The Quest for the Mark “Community”
At this year’s annual meeting of the Society of Biblical Literature (17-20 November, Chicago), the Mark Seminar will have as one of its foci the recurring issue of the historical provenance of the Gospel of Mark. We’ve invited advocates of some different putative provenances to make a case, specifically showing what difference it makes to the understanding of Mark. Partly in advance preparation for those discussions (I’m on the Steering Committee of the Mark Seminar), I’ve been studying Dwight N. Peterson’s book, The Origins of Mark: The Markan Community in Current Debate (Leiden: Brill, 2000).
Peterson’s study involves a close and searching assessment of leading examples of three types of efforts to identify the “community” behind Mark (from which and for which it supposedly was written): redaction-critical efforts (Werner Kelber), “sociological” efforts (Howard C. Kee), and “political” efforts (Ched Myers). In his final chapter, Peterson also assesses Joel Marcus’ stout effort to locate Mark in a particular type of gentile-Christian “community” near Jewish Palestine. As to overall results, a few comments from his concluding chapter.

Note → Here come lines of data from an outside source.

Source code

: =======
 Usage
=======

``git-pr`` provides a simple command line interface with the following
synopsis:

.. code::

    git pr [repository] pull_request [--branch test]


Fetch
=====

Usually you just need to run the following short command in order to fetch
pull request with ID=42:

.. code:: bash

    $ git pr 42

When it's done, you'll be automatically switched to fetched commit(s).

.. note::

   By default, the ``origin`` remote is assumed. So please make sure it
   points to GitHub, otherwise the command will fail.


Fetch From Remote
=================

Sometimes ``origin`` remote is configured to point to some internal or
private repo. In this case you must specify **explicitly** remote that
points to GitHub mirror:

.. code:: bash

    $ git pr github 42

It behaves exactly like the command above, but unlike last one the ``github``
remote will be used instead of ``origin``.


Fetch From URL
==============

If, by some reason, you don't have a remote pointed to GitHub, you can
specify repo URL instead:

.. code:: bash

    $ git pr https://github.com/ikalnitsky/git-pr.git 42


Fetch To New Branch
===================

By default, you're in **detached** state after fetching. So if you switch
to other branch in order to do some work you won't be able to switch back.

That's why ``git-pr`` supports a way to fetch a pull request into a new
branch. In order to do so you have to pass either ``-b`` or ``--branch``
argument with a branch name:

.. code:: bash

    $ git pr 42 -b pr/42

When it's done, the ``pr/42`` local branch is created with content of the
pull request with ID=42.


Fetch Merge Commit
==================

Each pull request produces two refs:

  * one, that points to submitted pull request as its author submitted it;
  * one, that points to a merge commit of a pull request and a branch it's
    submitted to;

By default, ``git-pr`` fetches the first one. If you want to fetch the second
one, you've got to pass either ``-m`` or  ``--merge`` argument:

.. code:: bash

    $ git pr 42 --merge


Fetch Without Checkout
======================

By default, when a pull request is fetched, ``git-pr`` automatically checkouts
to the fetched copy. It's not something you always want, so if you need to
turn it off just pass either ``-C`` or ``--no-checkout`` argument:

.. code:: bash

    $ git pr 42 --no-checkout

“The Markan community has failed to provide even the semblance of a control on readings of the Gospel of Mark. . . . .The reason for this is that virtually every scholar who discovers a Markan community behind the Gospel . . . discovers a different Markan community.” (152)
NT scholars continue positing a “community” behind Mark and other NT texts because “that is what we do”, and as historical critics most operate with a sense that the provenance of a text can provide a necessary control on interpretation. (193)

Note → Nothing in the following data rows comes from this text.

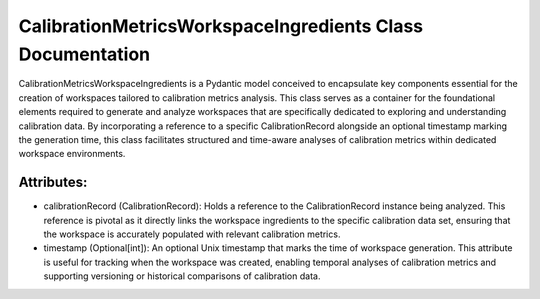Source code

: CalibrationMetricsWorkspaceIngredients Class Documentation
==========================================================

CalibrationMetricsWorkspaceIngredients is a Pydantic model conceived to encapsulate key components
essential for the creation of workspaces tailored to calibration metrics analysis. This class serves
as a container for the foundational elements required to generate and analyze workspaces that are
specifically dedicated to exploring and understanding calibration data. By incorporating a reference
to a specific CalibrationRecord alongside an optional timestamp marking the generation time, this class
facilitates structured and time-aware analyses of calibration metrics within dedicated workspace environments.


Attributes:
-----------

- calibrationRecord (CalibrationRecord): Holds a reference to the CalibrationRecord instance being analyzed.
  This reference is pivotal as it directly links the workspace ingredients to the specific calibration data
  set, ensuring that the workspace is accurately populated with relevant calibration metrics.

- timestamp (Optional[int]): An optional Unix timestamp that marks the time of workspace generation. This
  attribute is useful for tracking when the workspace was created, enabling temporal analyses of calibration
  metrics and supporting versioning or historical comparisons of calibration data.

The Markan “community” is “the product of highly speculative, viciously circular and ultimately unpersuasive and inconclusive reading.” (196)
Hmm. I think that’s an author making himself rather clear! It is a bit surprising, therefore, that (using the ATLA periodical search) I’ve been able to find only one scholarly review of the book (by C.A. Evans, Review of Biblical Literature 4 , 367-69). I rather think that this will not do, and I’ll be interested to see how advocates of a Markan provenance engage Peterson’s rather strong critique of the whole enterprise.
Also, as Peterson notes, the issue is wider than Mark. Numerous NT scholars have posited a “community” behind various NT writings. E.g., there is a whole industry devoted to identifying a community behind the Gospel of Matthew, and also behind the Gospel of John. Then, there is an vigorous body of scholars eagerly positing a Q-community, and even proffering an elaborate and multi-stage social history of the community! And all this totally (or pretty much so) on the basis of the individual text in question. Scholarly inferences are one thing, but I do wonder if the whole enterprise has got a bit out of hand.
In addition to the other works cited by Peterson, there is an instructive essay by Frederik Wisse that, likewise, has been insufficiently noticed: “The Use of Early Christian Literature As Evidence for Inner Diversity and Conflict,” in Nag Hammadi, Gnosticism, and Early Christianity, ed. Charles W. Hedrick and Robert Hodgson (Peabody, MA: Hendrickson, 1986), 177-90. Wisse directed his cautionary attention to the positing of various discrete “communities” the various “heterodox” texts of early Christianity, e.g., a “Thomas community” (behind Gospel of Thomas), etc, proposing cogently that instead these texts likely circulated among interested individuals, loose networks of like-minded souls, and did not reflect some defined “community”.
Given the widely-shared (and entirely understandable) desire to link early Christian texts with particular provenances, it is inconvenient to have such critique and warnings. But that’s no excuse to ignore them. The credibility of the field just might be at stake. And if the result is greater modesty in scholarly claims, that might not be all that bad.